A week ago, I would’ve heard only control.

Tonight, I hear the rest of it because Saint has spent days making the rule painfully clear to everyone else.

He told me in his room, with his hands on my face and his voice low enough to make the order feel less like ownership and more like a promise.

No one gets to make you do shit unless you choose it.

“I know,” I tell him.

His gaze drops to my ring, then returns to my face. “Good.”

He leaves with Moth and most of the senior men. Demo goes too, which annoys me more than it should even though he looks so pleased to be included that I don’t have the heart to begrudge him. Tally stays, along with a handful of prospects, two garage men, and Cade.

Cade is the problem I keep hoping will solve itself.

He hasn’t done anything blatant since the first morning, and maybe that’s what makes it so irritating.

He’s smart enough to keep his mouth clean when Tally is near and careful enough not to stand too close when Saint can see him.

But ever since the rings appeared, something in him has turned meaner.

He watches my hand whenever I touch the silver band.

He smirks when someone calls me Saint’s husband.

He lingers in doorways after I pass, always just far enough away that anyone watching could call it coincidence and just close enough that I know it isn’t.

A hands-off nuisance, until the one evening most of the club is off site and I decide boredom is safer than staying in Saint’s office with nothing to occupy my mind but the shape of his absence.

The garage hallway is dim when I wander into it, lined with tool cabinets, old posters, and storage doors with scuffed paint near the handles.

Most of the overhead lights are off, leaving the far end washed gray from the high windows.

I hear the faint clink of tools somewhere deeper in the garage, but no voices close enough to reassure me.

I tell myself I’m only stretching my legs, only walking a familiar path, only proving I’m not so trained to Saint’s orders that an empty hallway feels forbidden.

I see Cade in the reflection of a glass-fronted parts cabinet before I hear him.

He steps out from a side bay behind me, broad shoulders filling too much of the corridor, arms loose at his sides, his eyes on my hand. More specifically, on the ring.

“Lost?” he asks.

I keep my voice level. “No.”

“Saint know you’re wandering?”

“Saint isn’t here.”

“That wasn’t the question.”

I turn slowly, making myself take the second I need to measure the hallway.

The main room is behind Cade. The nearest camera is angled toward the garage door, not the bend where we’re standing.

A tool cart sits to my right, low enough to trip someone if necessary, though trying that with a man Cade’s size would probably end with me flat on my back and angrier than before.

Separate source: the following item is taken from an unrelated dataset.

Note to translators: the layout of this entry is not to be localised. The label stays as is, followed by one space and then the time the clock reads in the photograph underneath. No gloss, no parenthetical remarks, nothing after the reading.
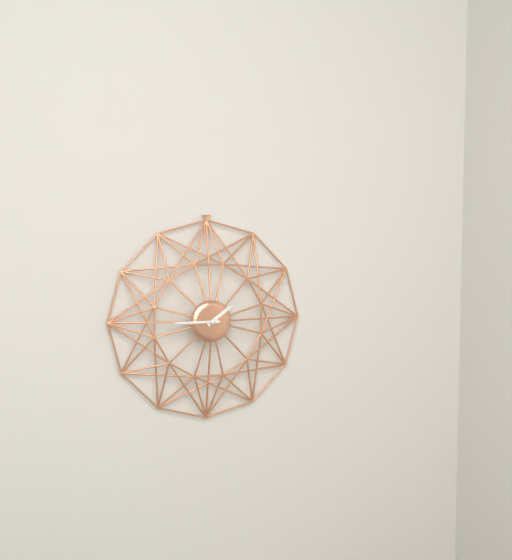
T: 1:45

He isn’t blocking the way with his body exactly, but he has positioned himself so I’d have to pass close enough for him to make it a choice.

“I’m allowed to walk down a hallway,” I say.

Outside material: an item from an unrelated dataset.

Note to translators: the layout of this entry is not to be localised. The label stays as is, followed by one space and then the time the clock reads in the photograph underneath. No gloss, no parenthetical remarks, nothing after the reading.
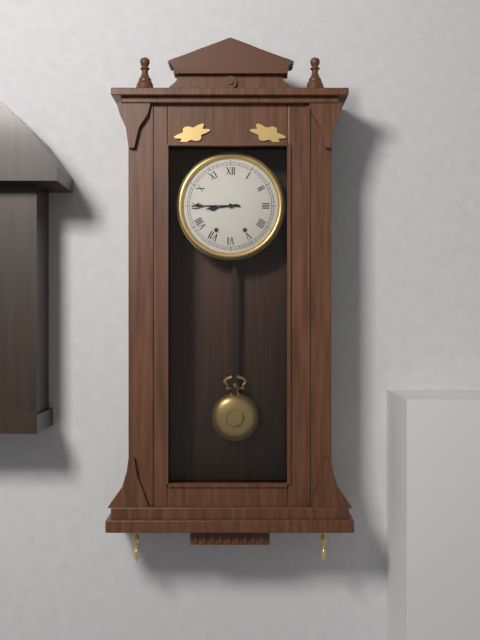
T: 8:45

“Sure.” His mouth curls. “Funny thing, though. Every time Saint’s gone, you end up somewhere you can stick your nose in business.”

“If you’re accusing me of something, use the words.”

He pushes off the wall. “Fine. I think you’re a Rogue wearing our leather because Saint likes fucking pretty things that kneel.

I think everybody’s acting real comfortable with Canon Ward’s son reading boards, touching files, and sitting in offices he hasn’t earned.

I think rings don’t make blood disappear. ”

My thumb moves over the silver before I can stop it.

Cade sees the motion and smiles like I’ve given him something. “There it is.”